世界の「今」と「未来」が数字でわかる。印象に騙されないための「データと視点」
人口問題、SDGs、資源戦争、貧困、教育――。膨大な統計データから「経済の真実」に迫る! データを解きほぐし、「なぜ?」を突き詰め、世界のあり方を理解する。
書き手は、「東大地理」を教える代ゼミのカリスマ講師、宮路秀作氏。日本地理学会の企画専門委員としても活動している。『経済は統計から学べ!』を出版し、「人口・資源・貿易・工業・農林水産業・環境」という6つの視点から、世界の「今」と「未来」をつかむ「土台としての統計データ」をわかりやすく解説している。
少子高齢化を逃れる「合理的」な考え方
少子化によって、老年人口割合は上昇します。中国は1979年より「一人っ子政策(2016年に廃止)」を開始したことで出生数が減少し、徐々に老年人口割合が増加しました。

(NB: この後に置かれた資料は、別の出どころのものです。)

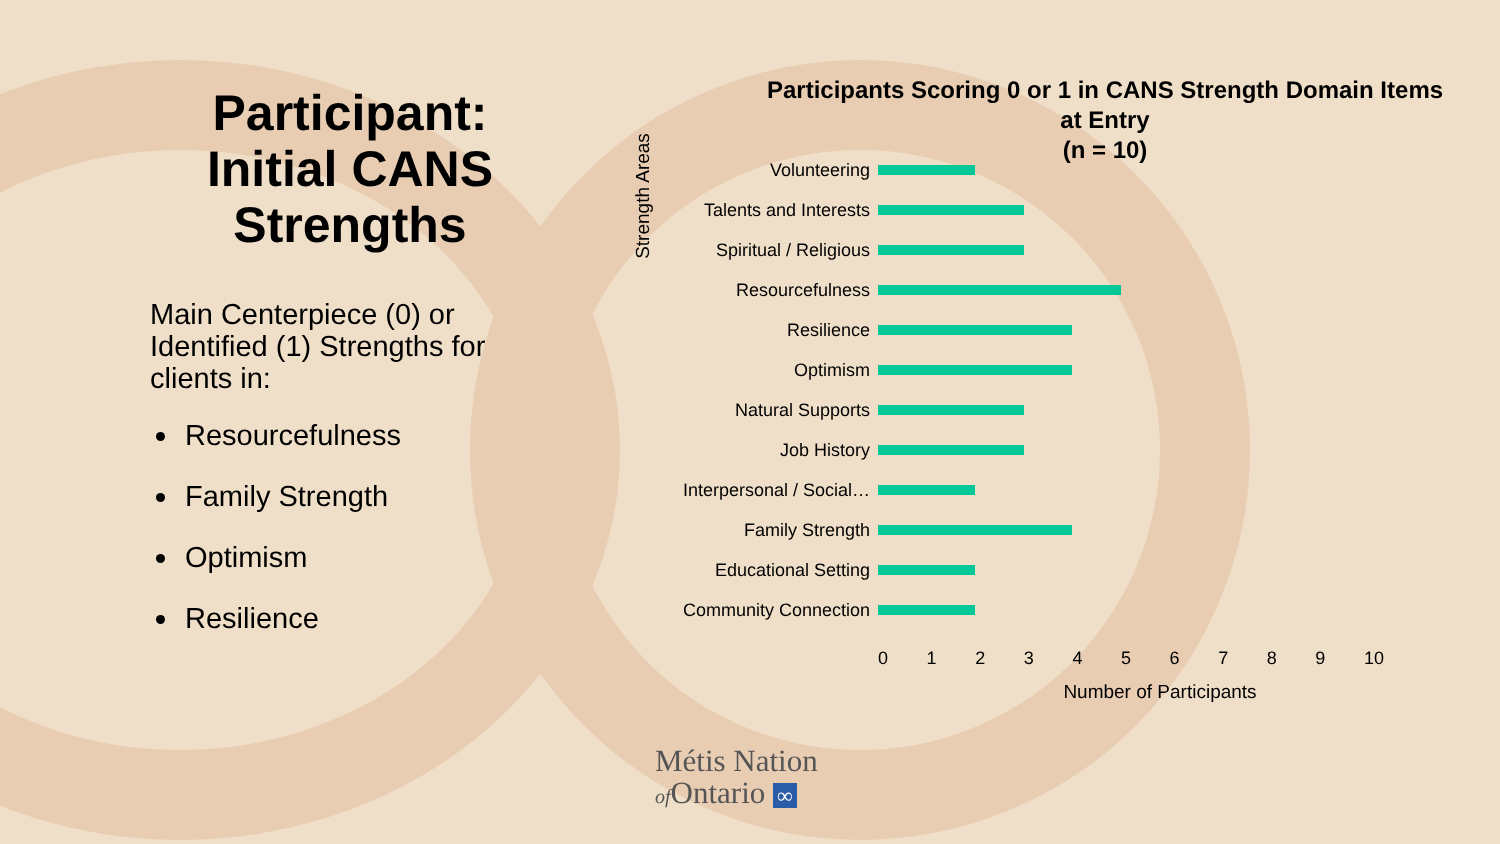Participant: Initial CANS Strengths
Main Centerpiece (0) or Identified (1) Strengths for clients in:
Resourcefulness
Family Strength
Optimism
Resilience
Participants Scoring 0 or 1 in CANS Strength Domain Items
at Entry
(n = 10)
Strength Areas
Volunteering
Talents and Interests
Spiritual / Religious
Resourcefulness
Resilience
Optimism
Natural Supports
Job History
Interpersonal / Social…
Family Strength
Educational Setting
Community Connection
0 1 2 3 4 5 6 7 8 9 10
Number of Participants
Métis Nation
of Ontario ∞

中国の老年人口割合は1990年に5.6%でしたが、2019年には11.5%にまで上昇。特に2010年以降の上昇幅が大きくなっています。
逆に、出生数が多い発展途上国では老年人口割合は低い傾向にあります。これらの国は労働集約的な農業が主産業であり、子どもが労働力として期待されることから、出生数が多く、相対的に老年人口割合が低くなります。

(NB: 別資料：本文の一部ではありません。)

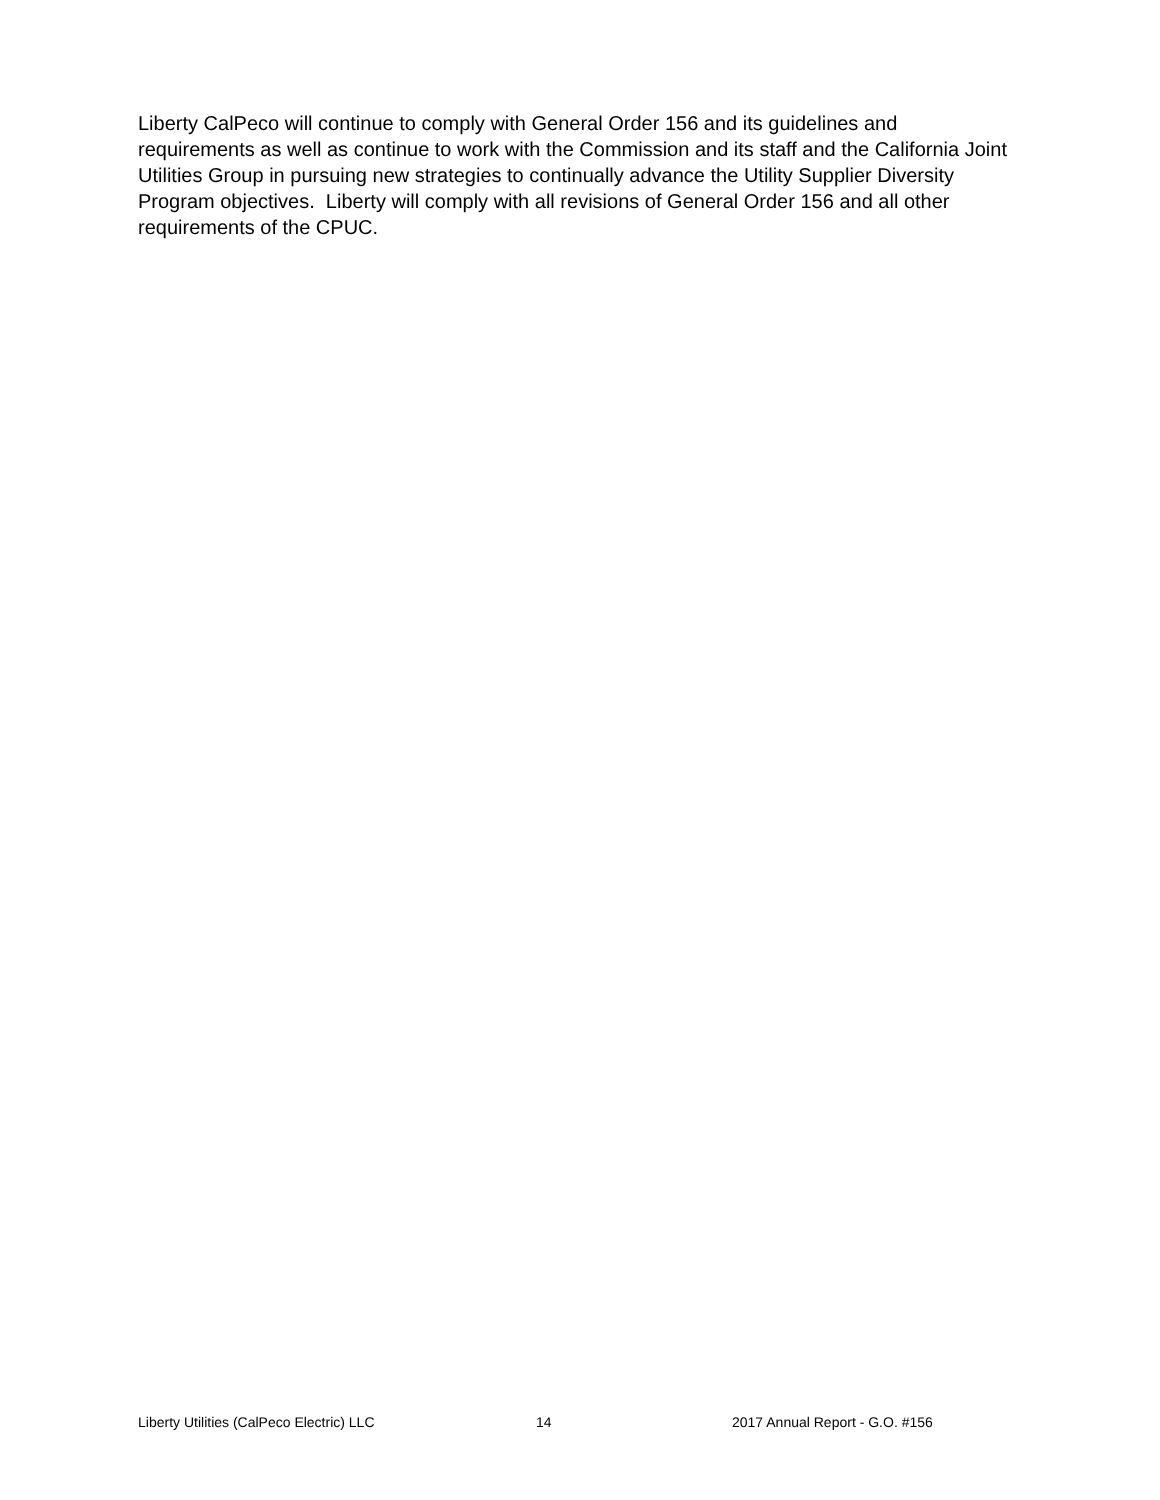Liberty CalPeco will continue to comply with General Order 156 and its guidelines and requirements as well as continue to work with the Commission and its staff and the California Joint Utilities Group in pursuing new strategies to continually advance the Utility Supplier Diversity Program objectives. Liberty will comply with all revisions of General Order 156 and all other requirements of the CPUC.
Liberty Utilities (CalPeco Electric) LLC 14 2017 Annual Report - G.O. #156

アラブ首長国連邦(1.2%)やカタール(1.5%)、バーレーン(2.5%)、クウェート(2.8%)の4ヵ国は、老年人口割合が低い国として有名です。
しかし、合計特殊出生率はアラブ首長国連邦(UAE)1.41、カタール1.87、バーレーン1.99、クウェート2.08にすぎません。人口維持に必要とされる2.1を下回っており、周辺の中東諸国と比較すると低い傾向にあります。
これらの国は産油国であり、石油産業に従事する外国からの出稼ぎ労働者が多いことで知られています。